### [Problem to solve]
Set every entry below down once more, exactly as it stands, without images.

### [Data for processing]
BEGIN
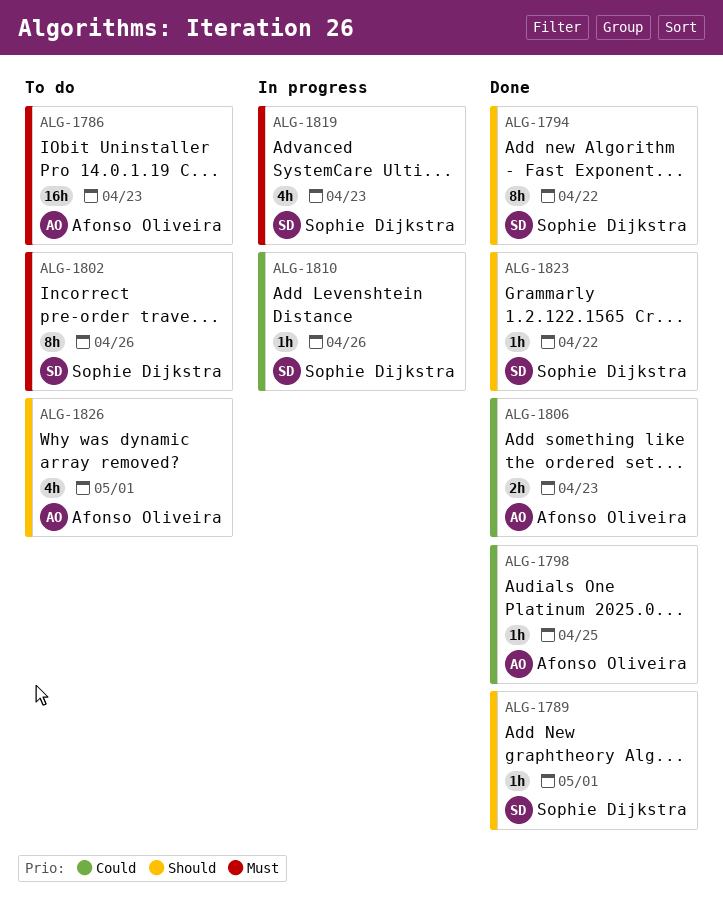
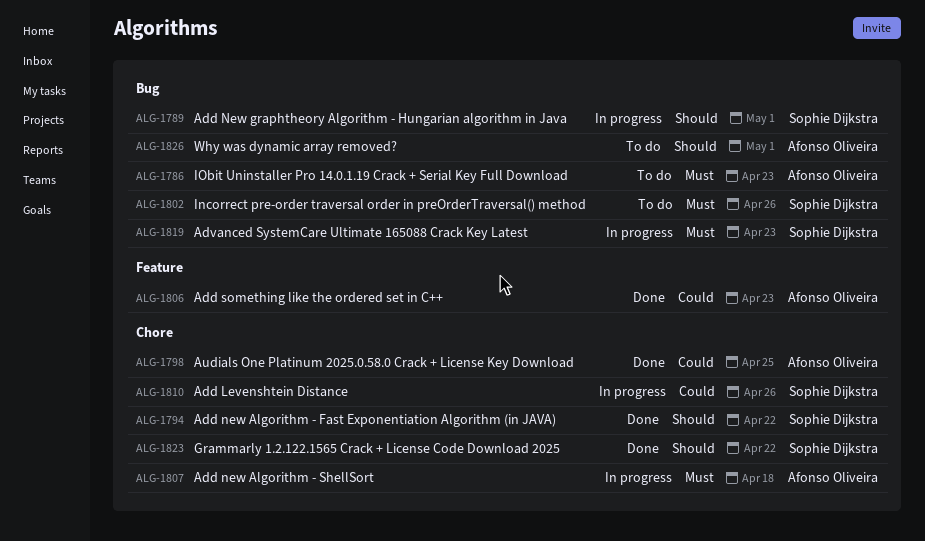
ALG-1789, status: Done -> In progress
ALG-1807: none -> present

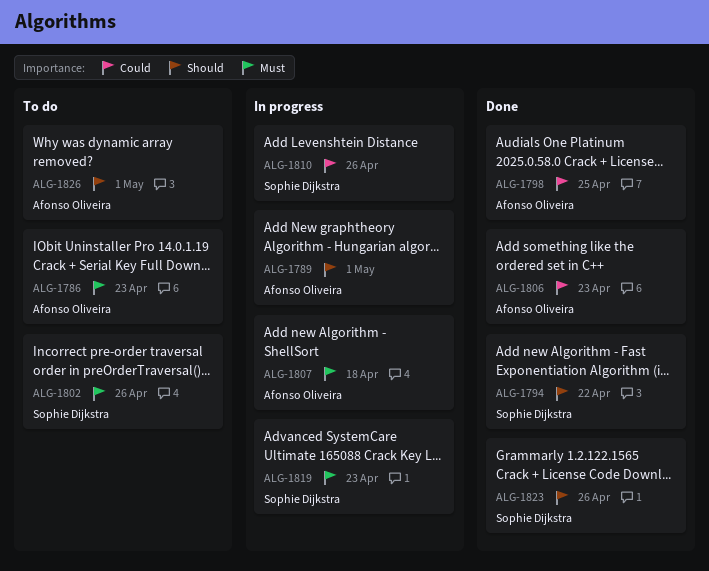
ALG-1789, owner: Sophie Dijkstra -> Afonso Oliveira
ALG-1823, due: Apr 22 -> Apr 26

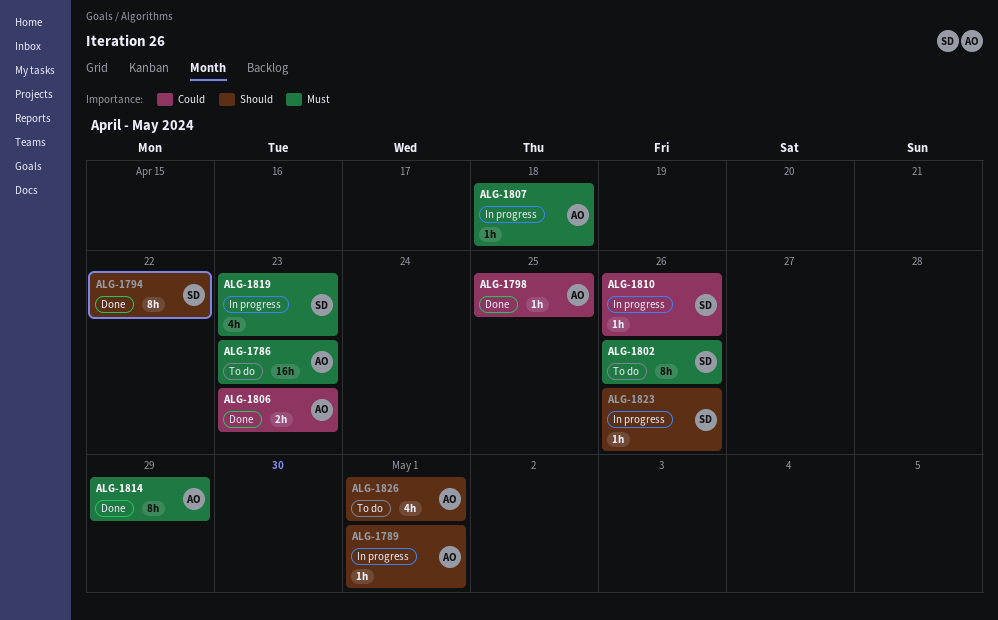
ALG-1814: none -> present
ALG-1823, status: Done -> In progress

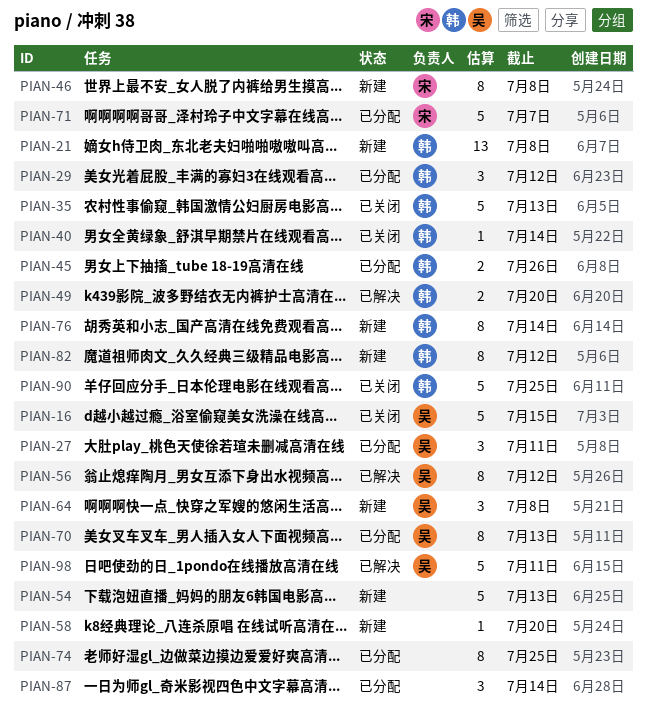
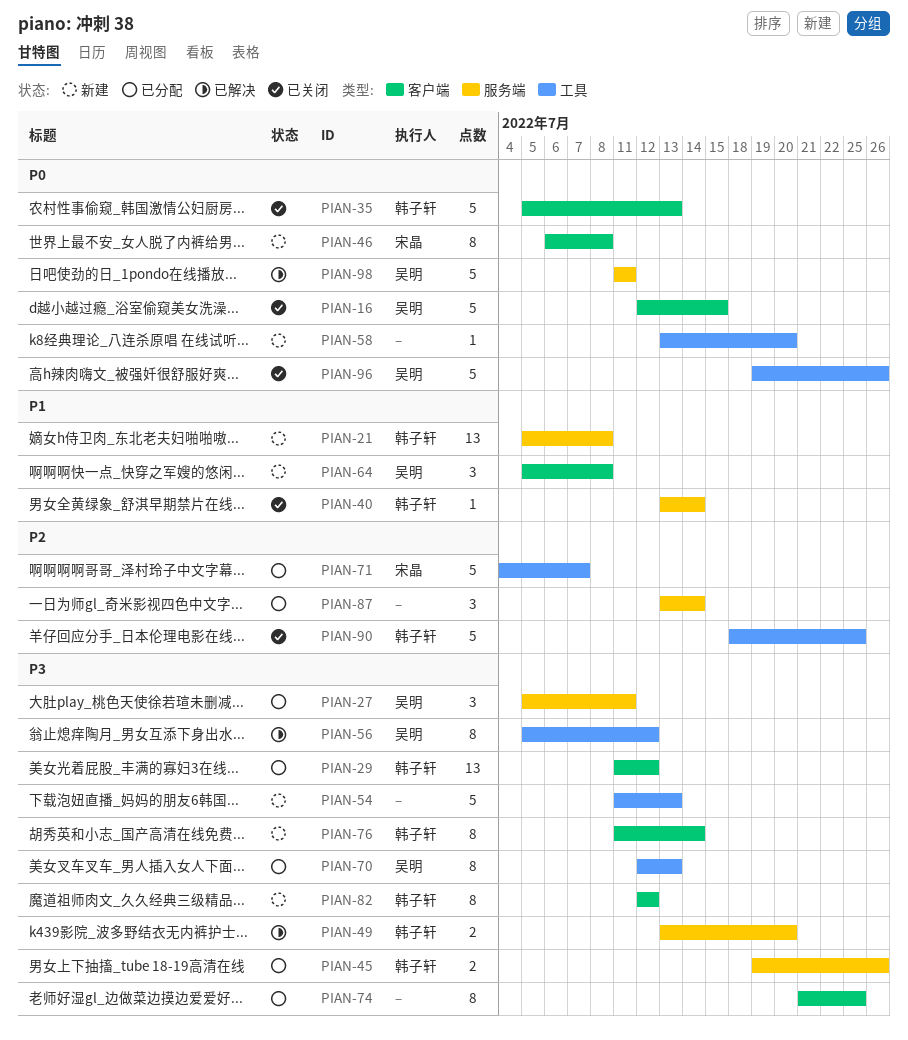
PIAN-29, estimate: 3 -> 13
PIAN-96: none -> present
END
### [Written solution]
ALG-1789, status: Done -> In progress
ALG-1807: none -> present

ALG-1789, owner: Sophie Dijkstra -> Afonso Oliveira
ALG-1823, due: Apr 22 -> Apr 26

ALG-1814: none -> present
ALG-1823, status: Done -> In progress

PIAN-29, estimate: 3 -> 13
PIAN-96: none -> present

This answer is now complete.